Que ce soit son frère, ses amis bénévoles à Paris 2024, ou encore les gérants du café en face de chez lui qui affichent une photo de leur champion près de la caisse, tous le décrivent affectueusement avec la même expression : « La tornade »A presque 39 ans, Nacer Zorgani est de ceux qu’on n’oublie pas, avec sa canne blanche. Un brin hyperactif, il s’est lancé dans un été où il jongle entre plusieurs rôles.
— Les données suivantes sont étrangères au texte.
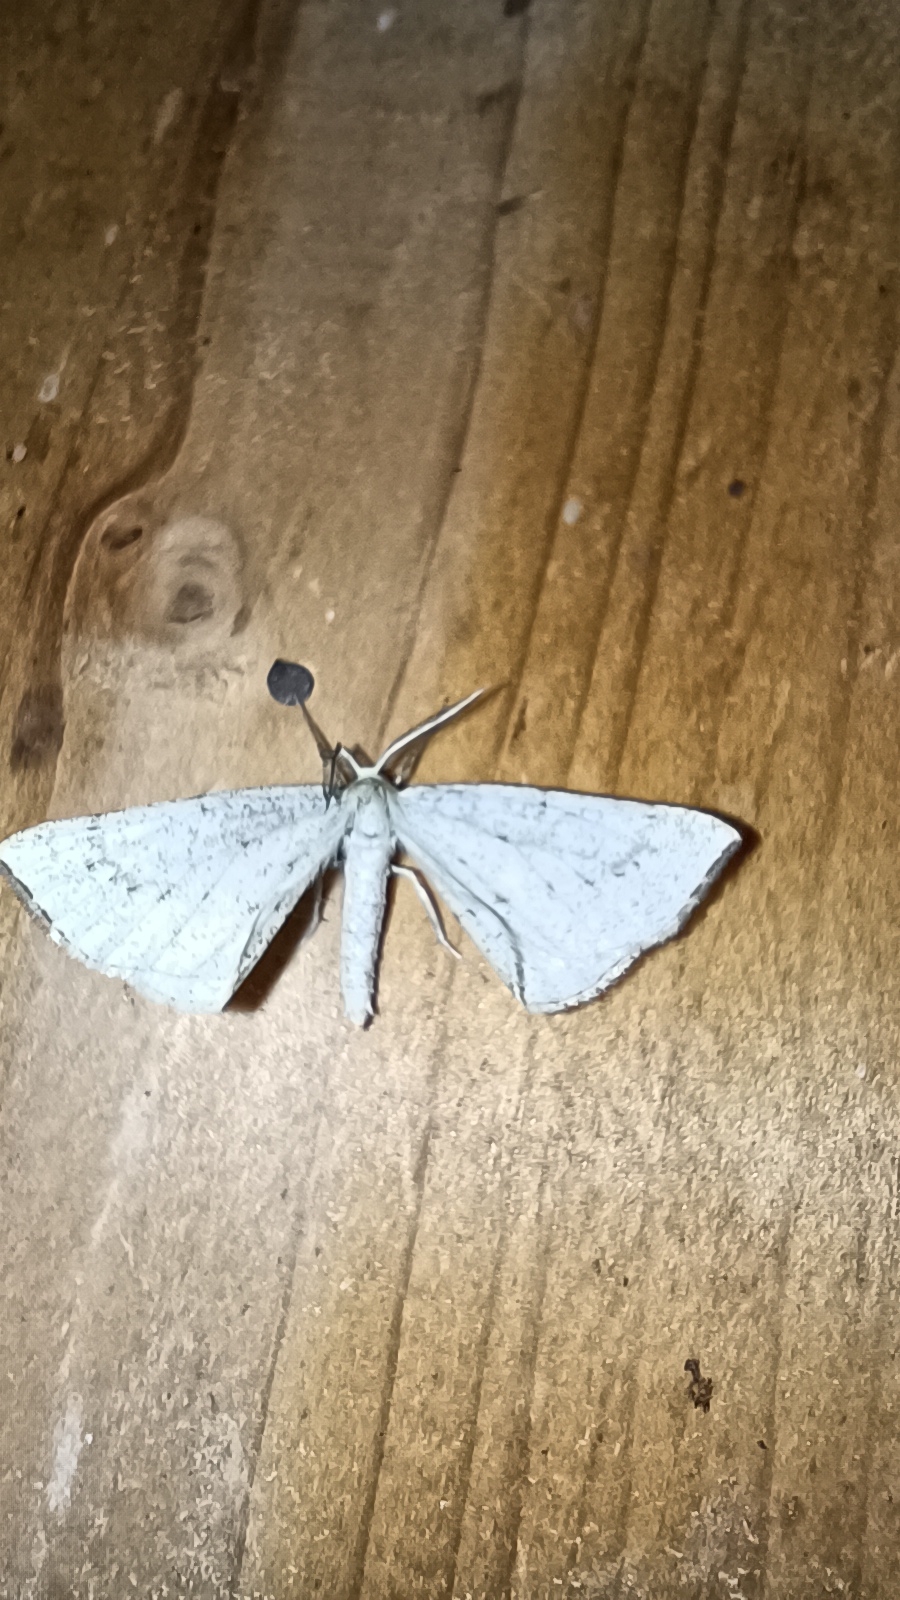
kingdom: Animalia
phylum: Arthropoda
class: Insecta
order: Lepidoptera
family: Geometridae
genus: Hypoxystis
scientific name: Hypoxystis pluviaria
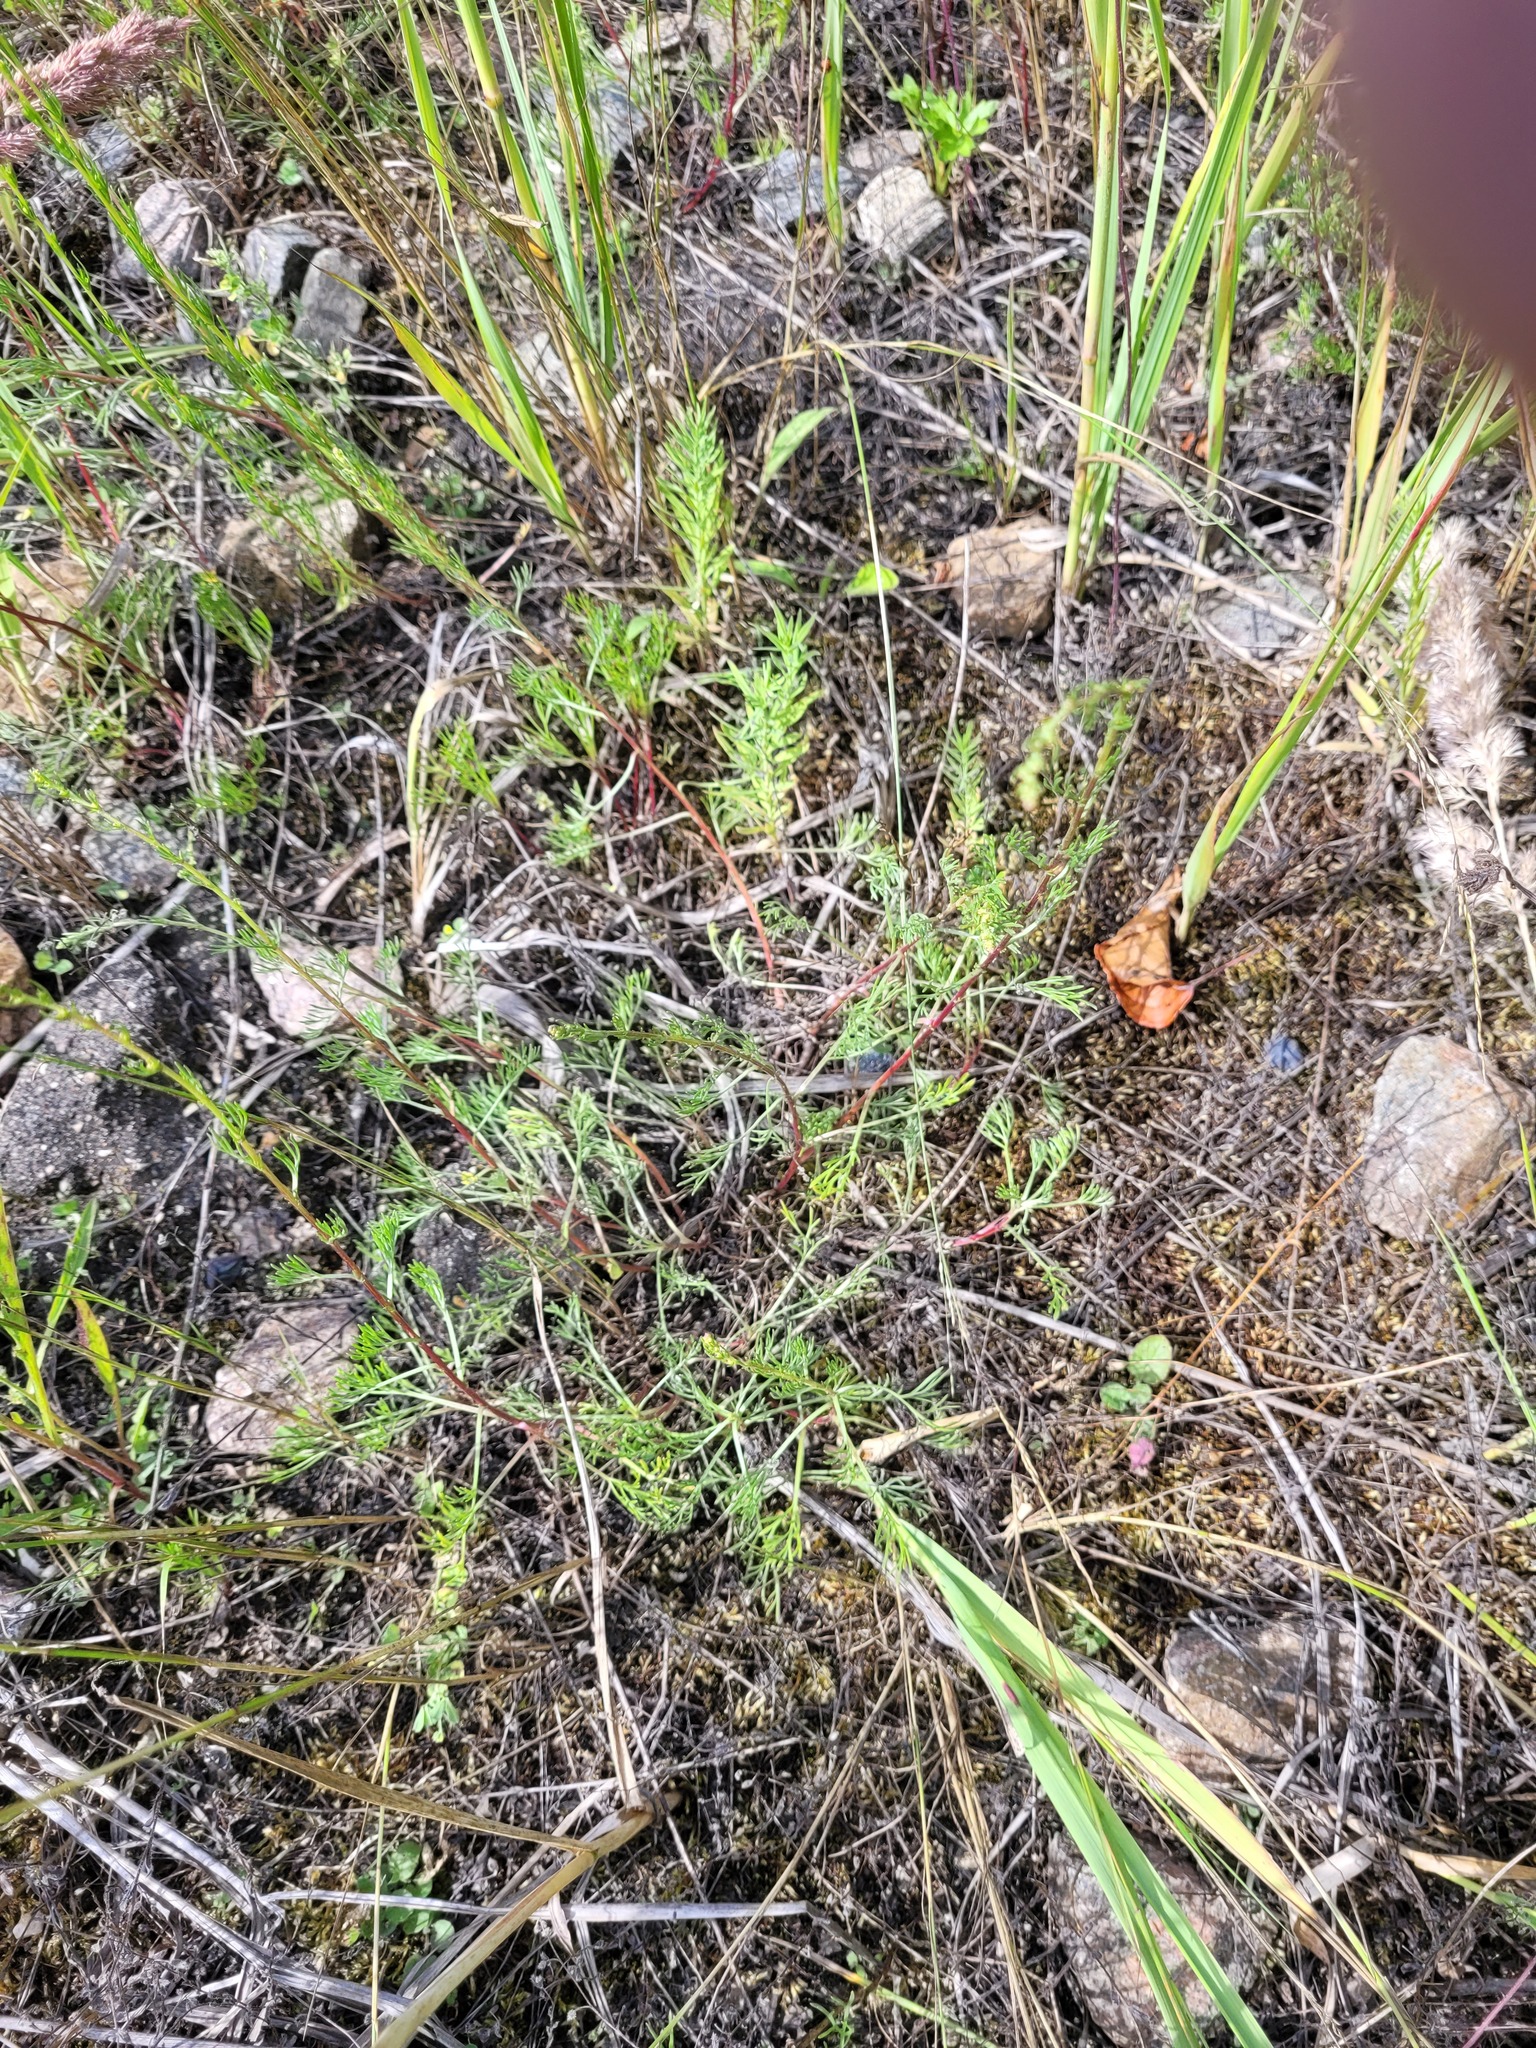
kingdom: Plantae
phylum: Tracheophyta
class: Magnoliopsida
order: Asterales
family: Asteraceae
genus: Artemisia
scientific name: Artemisia campestris
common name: Field wormwood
Celui d’athlète l’a mené jusqu’à ce samedi 7 septembre, où il concourt dans la catégorie des -90 kg de parajudo (catégorie J2, athlètes déficients visuels).

Malvoyant en raison d’une dégénérescence progressive de la rétine diagnostiquée à l’âge de 17 ans, le Marseillais participe à ses premiers Jeux paralympiques. Et ce, alors qu’il ne pratique le judo que depuis deux ans et demi. Mais il ne part pas non plus de zéro. « C’est comme si le judo avait accumulé vingt-cinq ans d’expérience martiale », souligne celui qui pourra exhiber sa ceinture noire, obtenue à la mi-juin.

Karaté, kickboxing, boxe pied-poing, taekwondo, aïkido, ju-jitsu, sabre… Il a presque tout essayé, en plus de devenir en 2017 le premier licencié amateur déficient visuel en boxe anglaise, sa discipline de prédilection. « Le sport m’a sauvé la vie. J’ai commencé à mieux visualiser l’espace grâce à la pratique de tous ces arts martiaux. Cela m’a vraiment appris à perdre la vue. »explique-t-il. Ce qui lui a valu le surnom de « Zatoïchi », en référence à une série de films japonais qui mettent en scène un samouraï aveugle.

Nacer tient ce côté touche-à-tout de son père, arrivé d’Algérie en 1969 pour s’installer dans le quartier de la Belle-de-Mai à Marseille. « Avant, j’étais très timide, on se moquait souvent de moi. Quand j’ai commencé à perdre la vue, je ne pouvais plus lire le panneau ni voir le numéro du bus pour aller à l’école. J’avais honte de demander de l’aide, j’étais terrifiée par le regard des autres »explique le grand gaillard, 102 kg à la pesée pour 1,83 m. À le voir saluer tous ceux qu’il croise avec la même jovialité contagieuse derrière ses lunettes rondes, on sent que le temps a fait son œuvre œTravail.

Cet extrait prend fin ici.